Giuseppe Delfino era nato a Bova il 26 marzo 1888 in una casa colonica di contrada Guardiola di proprietà del barone Nesci.
A vent’anni, per un furto di bestiame subito si arruola nei carabinieri. Non ha il tempo d’indossare la divisa che è già all’opera, nell’operazione di soccorso a favore della popolazione per il terremoto di Messina. Riceve la prima medaglia d’argento. Per venticinque anni (sino al 1933) è presente nei punti più nevralgici della Calabria per combattere la criminalità organizzata e bande di disertori, con missioni delicatissime in altre regioni.

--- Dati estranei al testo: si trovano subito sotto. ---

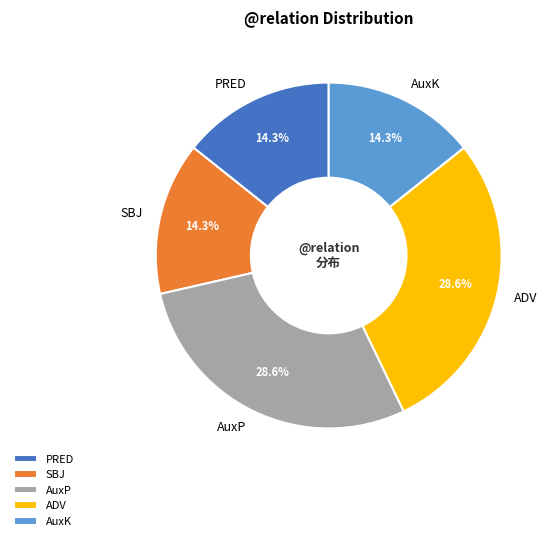

Combined, do PRED and SBJ account for over 50%?

No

Rifugge spesso dalla divisa. Si travisa da frate cercone alle dipendenze di don Ciccio Pangallo, priore del Santuario di Polsi che gli fornisce una mula ed un saio con la patacca argentata del convento, da massaro (da qui il nome di Massaro Peppe), da carrettiere, da mastro di ballo, sensale ed accattone. Per scoprire un’organizzazione mafiosa diventa latitante ed infiltrate nella cosca. Fa il «pentito» e smaschera tutta l'organizzazione. L'avvocato dei mafiosi chiede l’incriminazione in corte d’assise per aver partecipato effettivamente ad un furto. Aveva fatto da palo.
Massaro Peppe è entrato nella leggenda ed a cento anni dalla sua nascita, il figlio Antonio, giornalista ed autore del libro «Gente di Calabria» rievoca i fatti più significativi e clamorosi partendo con le «testimonianze letterarie» di Corrado Alvaro, Mario La Cava e Saverio Strati.
Testo apparso su Calabria Sconosciuta
NOTE
Francesco Pangallo, Platì 1876 – 1939, già vice superiore di Mons. Giosofatto Mittiga, resse il Santuario di Polsi dal 1927 all’anno della sua morte.